14. The system of claim 11, further comprising a transaction logging database that logs all interaction data, wherein the logged data comprises one or more of the following: user identifiers, details of processed requests, selected network resources, utilized eligibility criteria, and timestamps of each operation for future reference and auditing.
15. The system of claim 12 wherein the rules engine includes contextual parameters usable for identifying products, identifying network resources, identifying advisors, user engagement, and making assignments.
16. The system of claim 11, further comprising a continuous improvement feedback loop implemented by the computing device, wherein feedback regarding the performance of the at least one network resource is collected and used to update the eligibility criteria stored in the eligibility criteria database.
17. The system of claim 11, wherein the computing device is configured to send alerts to relevant applications when specific events occur, the notifications being based on actions taken on the requests, the actions taken on the request comprising one or more of the following: successful selections, facilitated interactions, and processing failures.

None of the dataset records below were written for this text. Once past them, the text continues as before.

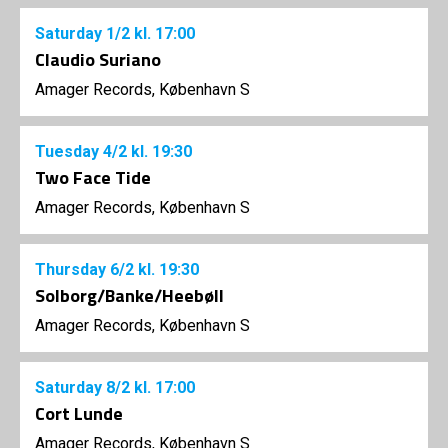
Saturday
1/2
kl. 17:00
Claudio Suriano
Amager Records, København S
Tuesday
4/2
kl. 19:30
Two Face Tide
Amager Records, København S
Thursday
6/2
kl. 19:30
Solborg/Banke/Heebøll
Amager Records, København S
Saturday
8/2
kl. 17:00
Cort Lunde
Amager Records, København S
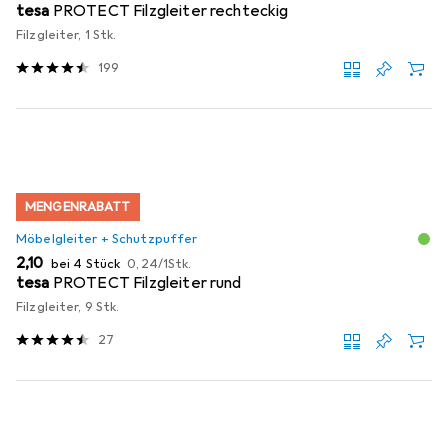
tesa
PROTECT Filzgleiter rechteckig
Filzgleiter, 1 Stk.
199
MENGENRABATT
Möbelgleiter + Schutzpuffer
EUR
EUR
2,10
bei 4 Stück
0,24
/
1Stk.
tesa
PROTECT Filzgleiter rund
Filzgleiter, 9 Stk.
27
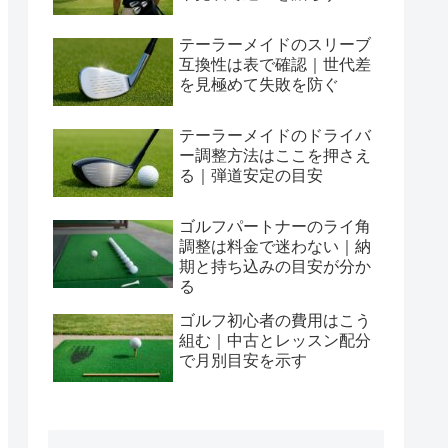
テーラーメイドのスリーブ
互換性は表で確認｜世代差
を見極めて失敗を防ぐ
テーラーメイドのドライバ
ー調整方法はここを押さえ
る｜弾道安定の目安
ゴルフパートナーのライ角
調整は料金で迷わない｜納
期と持ち込みの目安が分か
る
ゴルフ初心者の費用はこう
組む｜中古とレッスン配分
で月別目安を示す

18. The system of claim 11, wherein the computing device is configured to store historical interaction data associated with the user identifiers to identify patterns; using the historical interaction data to adapt rules to store data from upstream sources in real-time or via a queue.

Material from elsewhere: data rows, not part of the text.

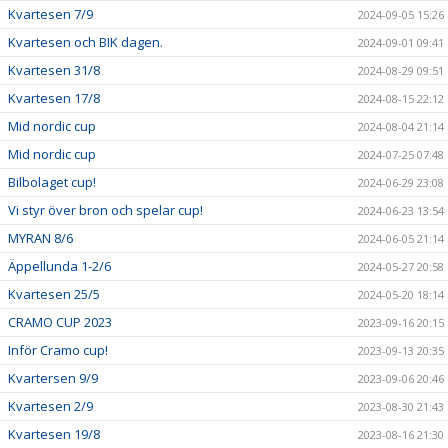
Kvartesen 7/9
2024-09-05 15:26
Kvartesen och BIK dagen.
2024-09-01 09:41
Kvartesen 31/8
2024-08-29 09:51
Kvartesen 17/8
2024-08-15 22:12
Mid nordic cup
2024-08-04 21:14
Mid nordic cup
2024-07-25 07:48
Bilbolaget cup!
2024-06-29 23:08
Vi styr över bron och spelar cup!
2024-06-23 13:54
MYRAN 8/6
2024-06-05 21:14
Äppellunda 1-2/6
2024-05-27 20:58
Kvartesen 25/5
2024-05-20 18:14
CRAMO CUP 2023
2023-09-16 20:15
Inför Cramo cup!
2023-09-13 20:35
Kvartersen 9/9
2023-09-06 20:46
Kvartesen 2/9
2023-08-30 21:43
Kvartesen 19/8
2023-08-16 21:30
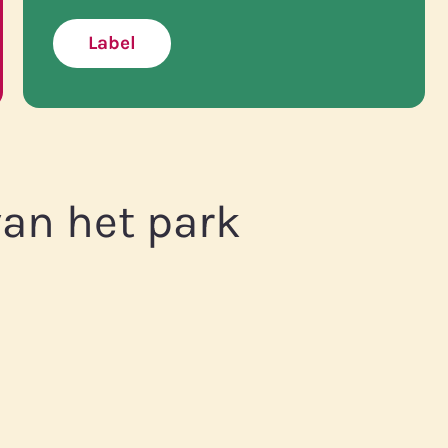
Label
an het park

19. The system of claim 11, wherein the computing device is configured to output, via at least one data transmission output, the results of the network resource selection process to one or more selected from the group consisting of a notification service, logging database, or external API for further processing.

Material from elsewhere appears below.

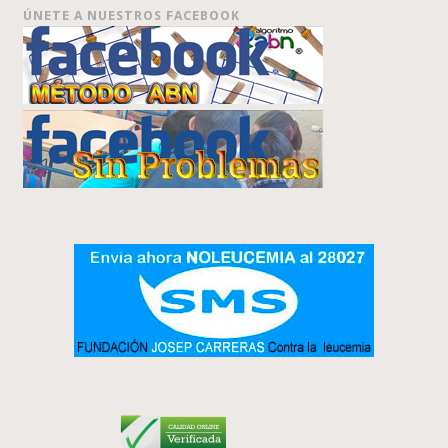
ÚNETE A NUESTROS FACEBOOK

20. A computer-implemented method for matching in real-time across at least one network resource for a new user, the method comprising:
receiving, by at least one computing device configured with processor-executable programming instructions, from at least one other computing device operated by a new user, a request for access to a network resource;
generating, by the at least one computing device, a credential authorizing access to the network resource for the new user;
storing, by the at least one computing device, the credential authorizing access in a database configured to store information about users;
authenticating, by the at least one computing device, the request by comparing the credential with information stored in the database configured to store information about users;
assigning, by the at least one computing device, a new user identifier for the new user;
accessing, by the at least one computing device, eligibility criteria stored in a database that define user access to respective network resources;
determining, by the at least one computing device processing the eligibility criteria, a plurality of network resources available for the newly assigned user identifier;
selecting, by the at least one computing device, one of the plurality of network resources available for the newly assigned user identifier; and
facilitating, by the at least one computing device, interaction between the new user and the selected one of the plurality of network resources via a delay queue that is configured to facilitate immediate and delayed interaction;
determining, by the at least one computing device processing user priority rules, whether to facilitate immediate or delayed interaction;
where the result of the determining is to facilitate delayed interaction:
delaying, by the at least one computing device, the interaction for a customizable amount of time based on the user priority rules; and
where the result of the determining is to facilitate immediate interaction:
facilitating, by the at least one computing device, immediate interaction between the new user and the selected one of the plurality of network resources.